November: Charleston voters resoundingly reject sales tax referendum

Credit: Andy Brack

Charleston County residents sent a solid “no” message to county leaders during the Nov. 5 election when they rejected a half-cent sales tax extension that would have raised billions for road and other projects, including the decades-long boondoggle that is the Interstate 526 extension. The referendum was rejected by every precinct on James and Johns islands, where about half of the funds from the referendum (about $2.3 billion) would have gone to the extension of I-526, including more than $600 million to pay interest costs on a tax-backed loan worth $1.8 billion. Opponents of the referendum pointed to its vague wording and the county’s poor track record on wise spending of public dollars as the reasons for its failure.

December: Squeezed: Rosemont under pressure by old pollution, new development

Years of coverage and historical looks at the troubled chemical plant that shadows the Rosemont community in Charleston’s neck area culminated with a Nov. 29 deep dive into the neighborhood’s past, present and future.
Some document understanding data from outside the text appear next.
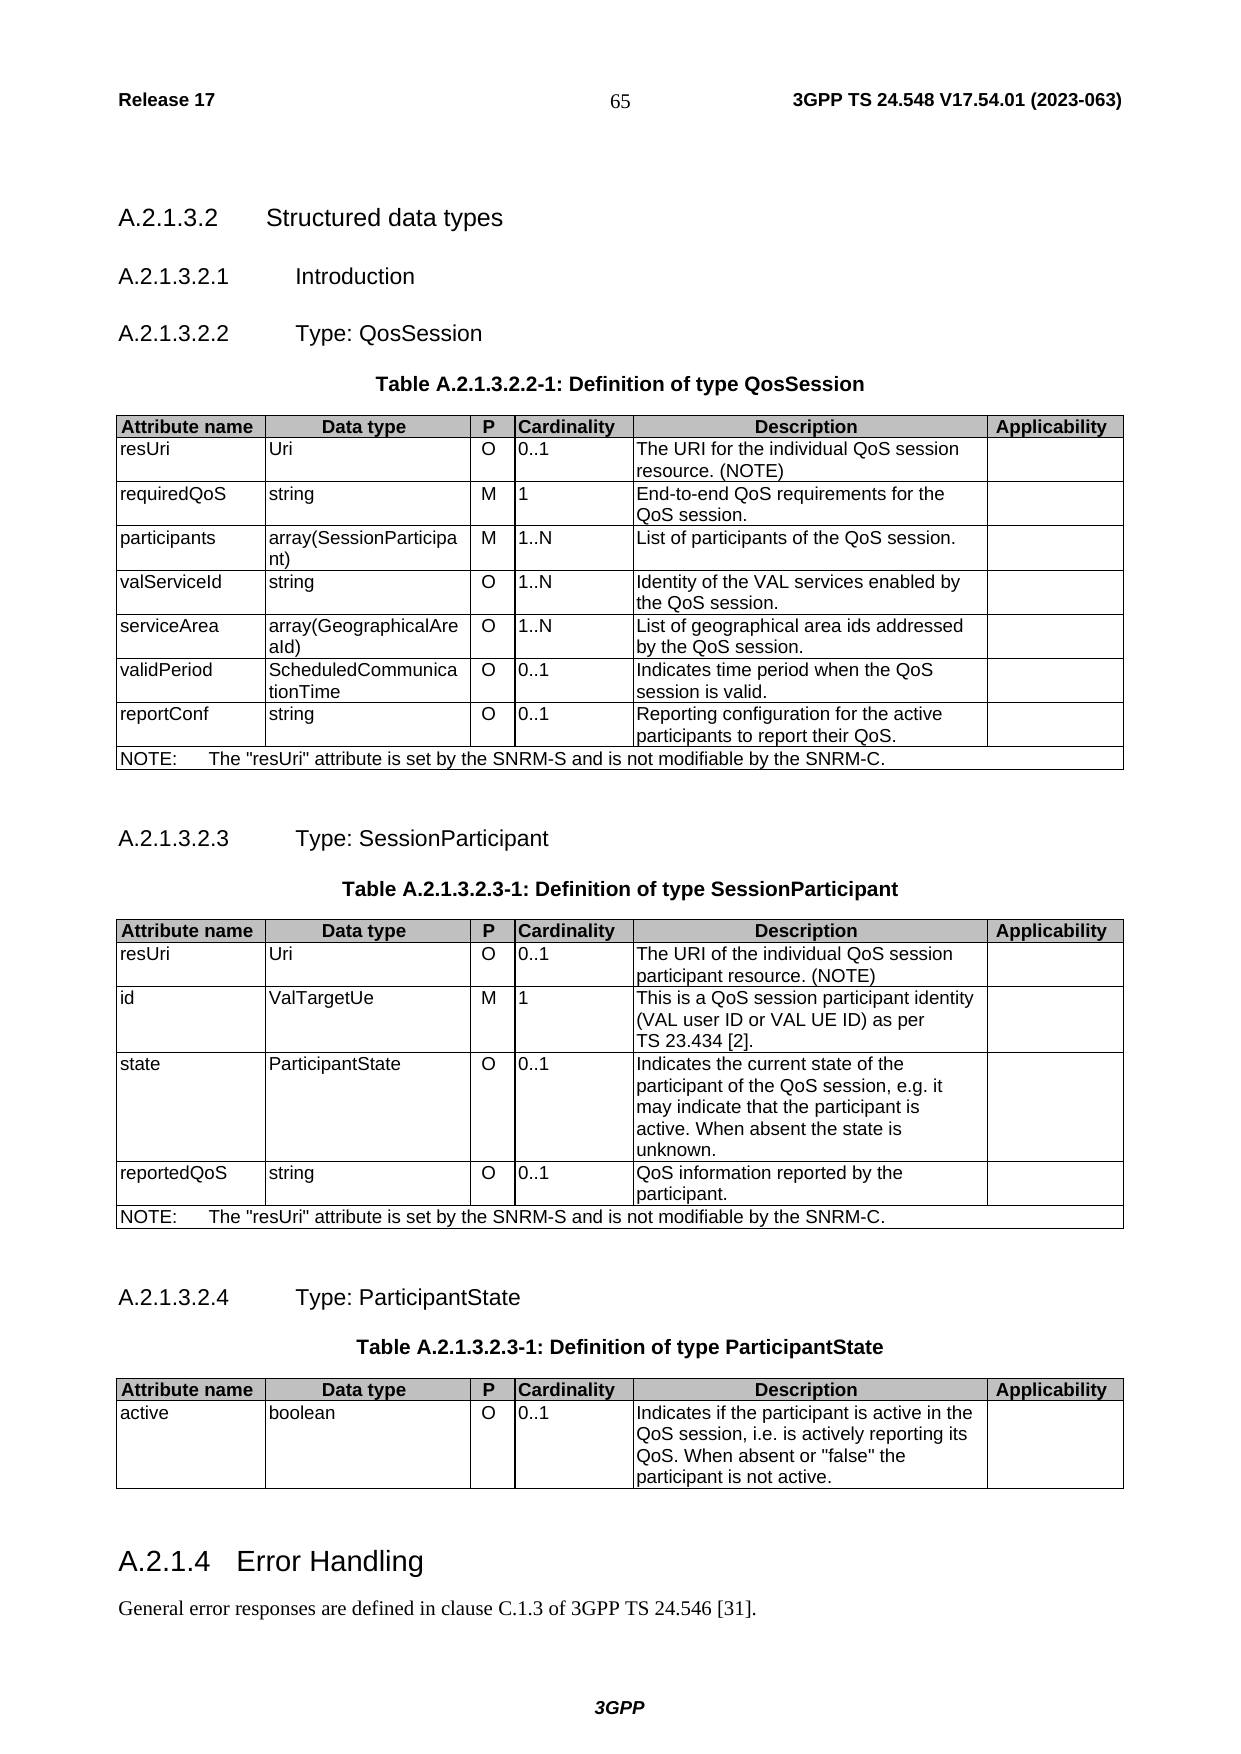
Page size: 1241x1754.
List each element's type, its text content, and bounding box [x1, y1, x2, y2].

table_header Description [634, 416, 987, 437]
table_cell array(SessionParticipant) [266, 526, 470, 569]
table_cell state [117, 1053, 265, 1161]
table_cell active [117, 1401, 265, 1488]
table_cell NOTE: The "resUri" attribute is set by the SNRM-S and is not modifiable by the SNRM-C. [117, 747, 1123, 769]
table_cell Uri [266, 438, 470, 481]
table_cell Uri [266, 943, 470, 986]
table_cell [988, 987, 1123, 1052]
table_header Cardinality [516, 416, 633, 437]
table_header Attribute name [117, 1379, 265, 1400]
text Table A.2.1.3.2.2-1: Definition of type QosSession [118, 372, 1122, 396]
table_cell boolean [266, 1401, 470, 1488]
table_cell 0..1 [516, 1053, 633, 1161]
table_cell [988, 571, 1123, 614]
table_cell [988, 1162, 1123, 1205]
table_cell List of participants of the QoS session. [634, 526, 987, 569]
table_cell string [266, 1162, 470, 1205]
table_cell [988, 943, 1123, 986]
table_header P [471, 920, 514, 942]
table_cell ParticipantState [266, 1053, 470, 1161]
table_cell O [471, 1401, 514, 1488]
table_header Applicability [988, 416, 1123, 437]
table_cell 1..N [516, 615, 633, 658]
table_header Data type [266, 416, 470, 437]
text Table A.2.1.3.2.3-1: Definition of type ParticipantState [118, 1335, 1122, 1359]
table_cell 0..1 [516, 1401, 633, 1488]
table_cell O [471, 659, 514, 702]
table_cell [988, 659, 1123, 702]
table_cell The URI of the individual QoS session participant resource. (NOTE) [634, 943, 987, 986]
text General error responses are defined in clause C.1.3 of 3GPP TS 24.546 [31]. [118, 1596, 1122, 1620]
table_cell M [471, 987, 514, 1052]
table_cell string [266, 482, 470, 525]
table_header P [471, 416, 514, 437]
table_cell 1 [516, 987, 633, 1052]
The community is caught between a rock and a hard place, squeezed by challenges like flooding, an accident-prone chemical plant and gentrification. In the midst of this is a January election in which most of the community’s neighborhood association will be replaced. The planned Magnolia Project on the horizon is seen as a threat to the mostly Black community, as it could further gentrify the upper peninsula and finally push out families who have been there for generations.